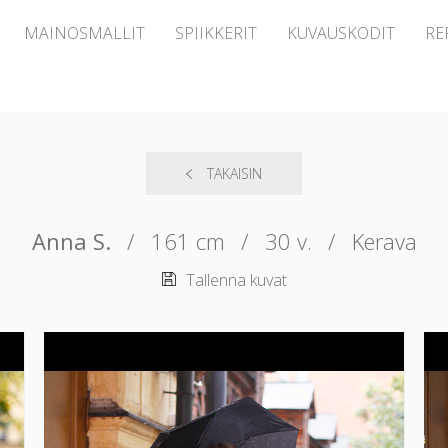
MAINOSMALLIT
SPIIKKERIT
KUVAUSKODIT
RE
TAKAISIN
Anna S.
/
161 cm
/
30 v.
/
Kerava
Tallenna kuvat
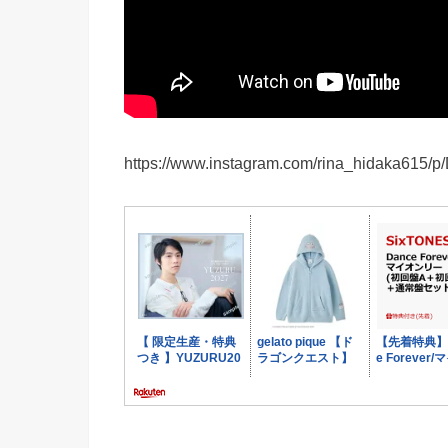
https://www.instagram.com/rina_hidak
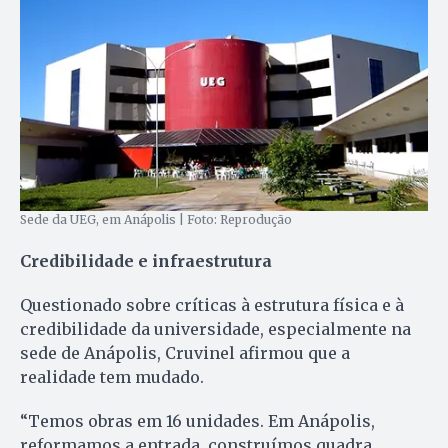
Sede da UEG, em Anápolis | Foto: Reprodução
Credibilidade e infraestrutura
Questionado sobre críticas à estrutura física e à
credibilidade da universidade, especialmente na
sede de Anápolis, Cruvinel afirmou que a
realidade tem mudado.
“Temos obras em 16 unidades. Em Anápolis,
reformamos a entrada, construímos quadra,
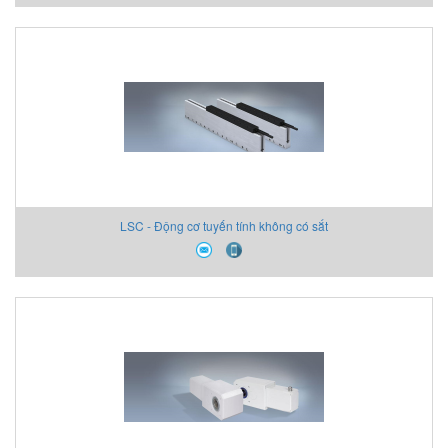
LSC - Động cơ tuyến tính không có sắt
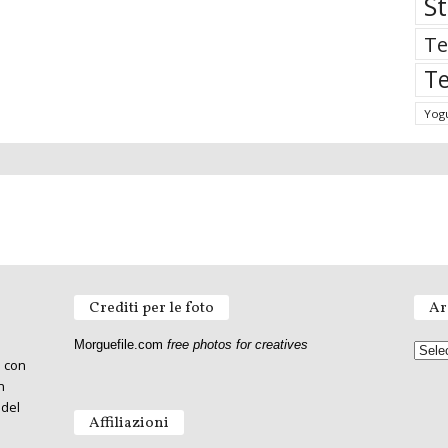
St
Te
Te
Yog
Crediti per le foto
Ar
Morguefile.com
free photos for creatives
o con
n
 del
Affiliazioni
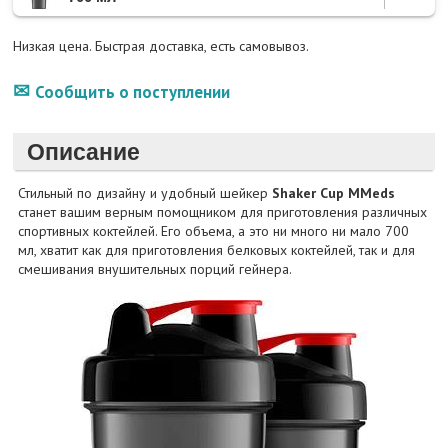
Низкая цена. Быстрая доставка, есть самовывоз.
Сообщить о поступлении
Описание
Стильный по дизайну и удобный шейкер
Shaker Cup MMeds
станет вашим верным помощником для приготовления различных
спортивных коктейлей. Его объема, а это ни много ни мало 700
мл, хватит как для приготовления белковых коктейлей, так и для
смешивания внушительных порций гейнера.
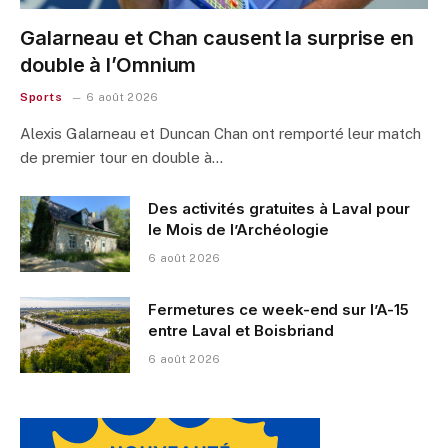
Galarneau et Chan causent la surprise en
double à l’Omnium
Sports
6 août 2026
Alexis Galarneau et Duncan Chan ont remporté leur match
de premier tour en double à…
Des activités gratuites à Laval pour
le Mois de l’Archéologie
6 août 2026
Fermetures ce week-end sur l’A-15
entre Laval et Boisbriand
6 août 2026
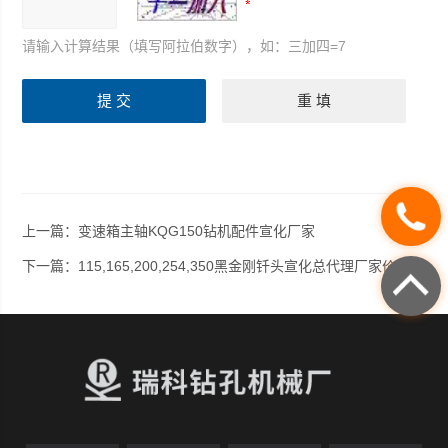
请输入计算结果（填写阿拉伯数字），如：三加四=7
上一篇：
变速箱主轴KQG150钻机配件宣化厂家
下一篇：
115,165,200,254,350黑金刚钎头宣化总代理厂家价格供货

- Work order: All that should be returned is the run of lines from the start of the entries above to the line bearing "obras em 16", each exact, with pictures omitted.

- Worked solution:
MAINOSMALLIT
SPIIKKERIT
KUVAUSKODIT
RE
TAKAISIN
Anna S.
/
161 cm
/
30 v.
/
Kerava
Tallenna kuvat
https://www.instagram.com/rina_hidak
Sede da UEG, em Anápolis | Foto: Reprodução
Credibilidade e infraestrutura
Questionado sobre críticas à estrutura física e à
credibilidade da universidade, especialmente na
sede de Anápolis, Cruvinel afirmou que a
realidade tem mudado.
“Temos obras em 16 unidades. Em Anápolis,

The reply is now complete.